The deliberately vague wording of the part concerning students older than the fourth grade is particularly stung by the LGBTQ lobby, because in America it is customary to litigate for everything - and it is precisely on such laws that a concerned parent who does not like the indoctrination of their child can initiate lengthy lawsuits.
That's when Florida's largest employer, The Walt Disney Company, which operates the huge Walt Disney World complex, entered the picture. Under pressure from workers, CEO Bob Chapek stepped in with Ron DeSantis on March 9. For decades, the company has been generously supporting the campaigns of both Democratic and Republican politicians and using its thirty-eight local lobbyists to get everything it wants from the state, but after the law was signed on March 28, it stopped funding Florida campaigns - and instead signaled that in the future will fight to abolish the law.

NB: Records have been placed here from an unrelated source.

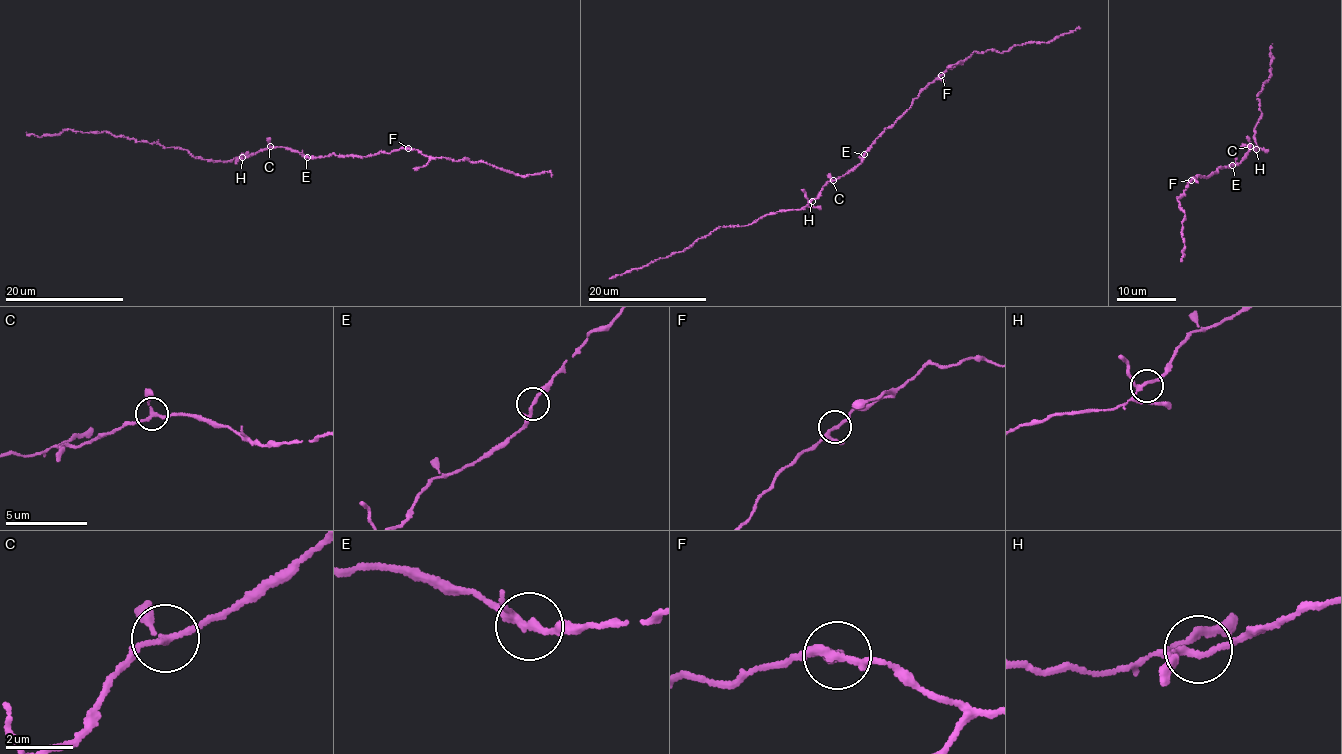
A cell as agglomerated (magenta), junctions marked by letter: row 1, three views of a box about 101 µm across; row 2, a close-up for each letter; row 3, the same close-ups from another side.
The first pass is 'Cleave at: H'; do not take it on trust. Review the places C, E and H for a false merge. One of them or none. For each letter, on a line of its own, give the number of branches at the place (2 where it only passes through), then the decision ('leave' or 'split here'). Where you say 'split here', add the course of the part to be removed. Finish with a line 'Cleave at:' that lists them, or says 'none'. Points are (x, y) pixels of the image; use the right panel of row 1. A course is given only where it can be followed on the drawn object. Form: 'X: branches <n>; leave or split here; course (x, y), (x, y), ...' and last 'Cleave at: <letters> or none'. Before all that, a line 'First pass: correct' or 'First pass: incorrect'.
First pass: incorrect
C: branches 3; leave
E: branches 3; leave
H: branches 3; leave
Cleave at: none

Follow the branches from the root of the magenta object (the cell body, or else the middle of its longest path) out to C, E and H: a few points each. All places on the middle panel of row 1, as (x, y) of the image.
C: (856, 166), (833, 180)
E: (856, 166), (864, 154)
H: (856, 166), (834, 180), (827, 181), (812, 201)

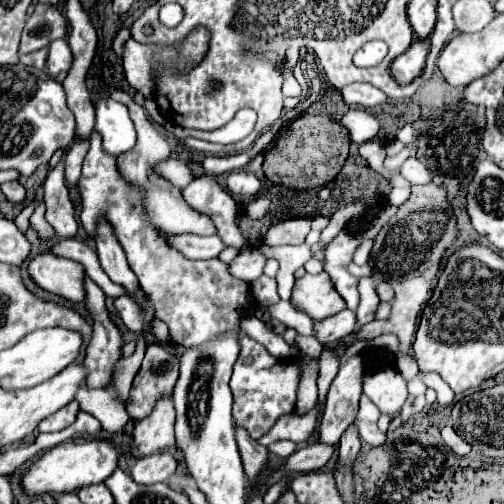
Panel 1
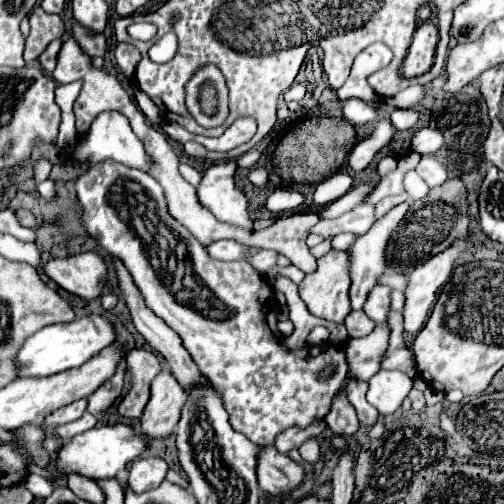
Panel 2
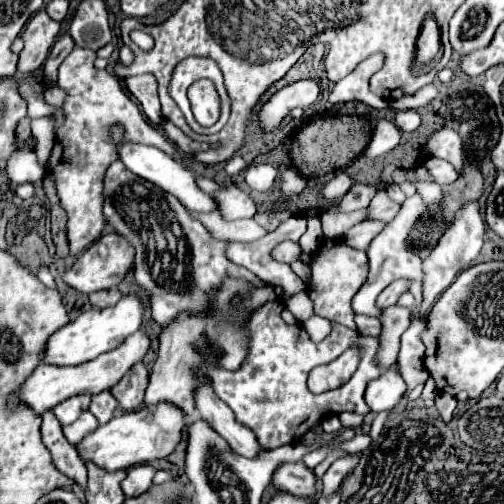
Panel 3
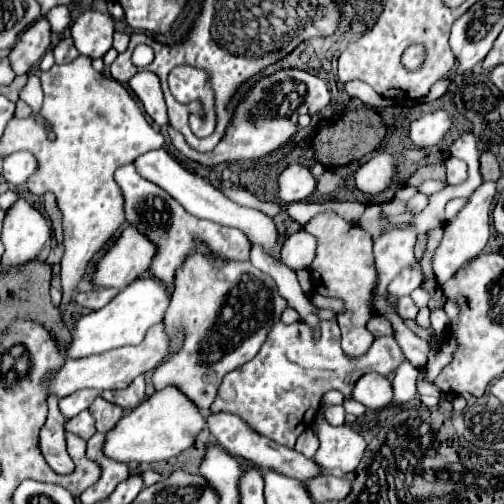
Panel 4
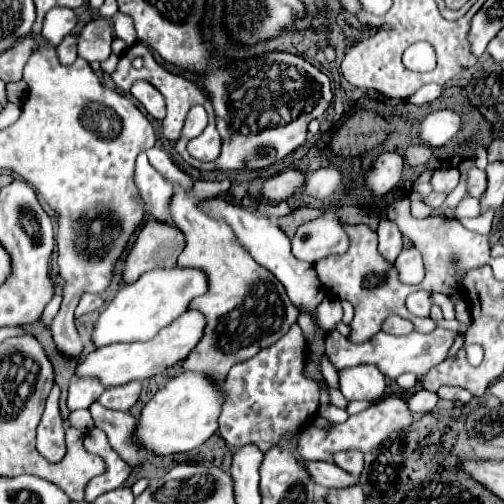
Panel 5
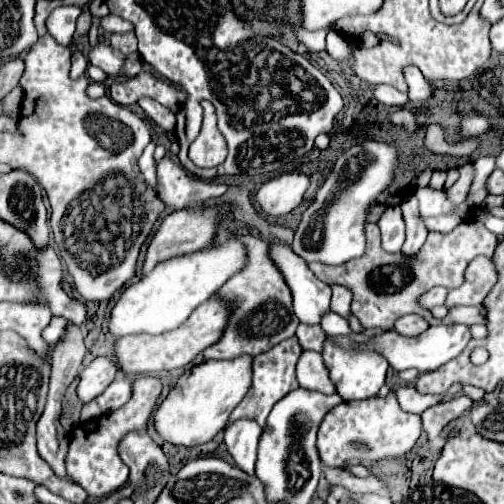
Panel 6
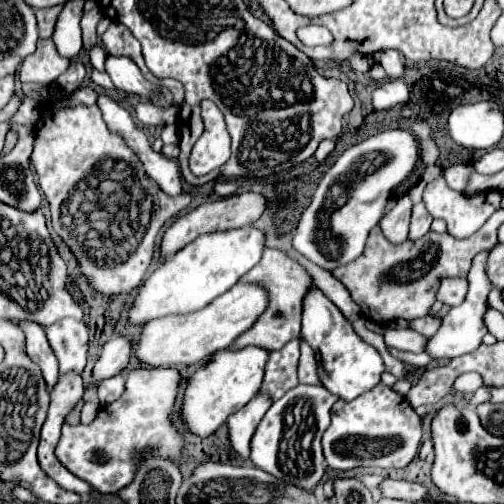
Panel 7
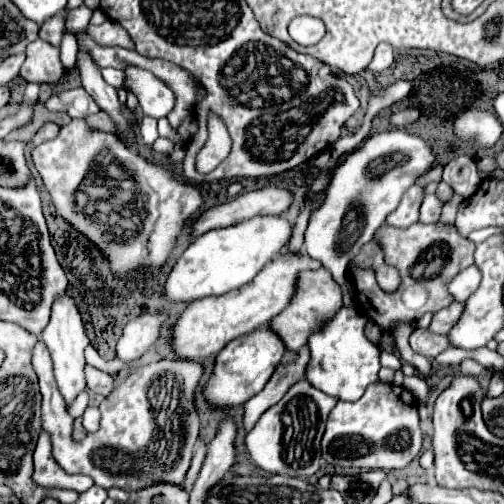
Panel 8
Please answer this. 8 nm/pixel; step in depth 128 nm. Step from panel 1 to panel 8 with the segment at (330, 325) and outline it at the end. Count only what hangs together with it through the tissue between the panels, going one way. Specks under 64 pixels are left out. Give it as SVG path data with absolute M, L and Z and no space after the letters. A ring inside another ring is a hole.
M454 302L454 304L442 308L440 312L434 314L430 330L436 334L448 334L454 328L454 324L460 320L462 312L464 312L464 302Z

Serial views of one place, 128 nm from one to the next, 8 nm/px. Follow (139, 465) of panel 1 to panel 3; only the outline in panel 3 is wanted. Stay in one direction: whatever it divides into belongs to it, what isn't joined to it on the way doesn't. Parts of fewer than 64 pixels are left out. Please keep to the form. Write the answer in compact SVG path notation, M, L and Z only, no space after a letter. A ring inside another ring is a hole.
M140 464L140 466L132 466L128 470L128 476L122 480L122 492L126 494L126 498L136 498L140 494L144 494L150 484L152 484L152 476L154 476L156 468L148 466L148 464Z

The governor didn't stay in Disney's debt: on April 22, he signed SB 4-C into law, which dissolved the Reedy Creek Development District effective next June - that 101 square kilometer "state within a state" on the border of Orange and Osceola counties, in which the Disney practically governs and taxes itself.
If Disney wants to fight, it's looking like the wrong guy, the governor wrote in a recent fundraising letter.
I will not let a woke company based in California run our state.
The DeSantis-Disney fiasco points to larger trends in American domestic politics: corporations are increasingly openly representing political ideologies, but they are also increasingly failing in this area - and conservative voters, left somewhat orphaned after the removal of Donald Trump, are rallying around leaders who are not afraid for companies to comply.
Ron DeSantis is not afraid, despite the fact that this is a break with the party's decade-long pro-business line, the Mandiner states.
Republican voters also drew their own conclusions from this: DeSantis is the most likely Republican presidential candidate after Trump, and former Vice President Pence is not in the running either.
Two surveys from April clearly show that if Trump does not run, DeSantis will clearly win the race for the Republican presidential nomination with support of around 30-35 percent, far ahead of Pence - but if Trump does run, he would still be second in the ratio of 57:15.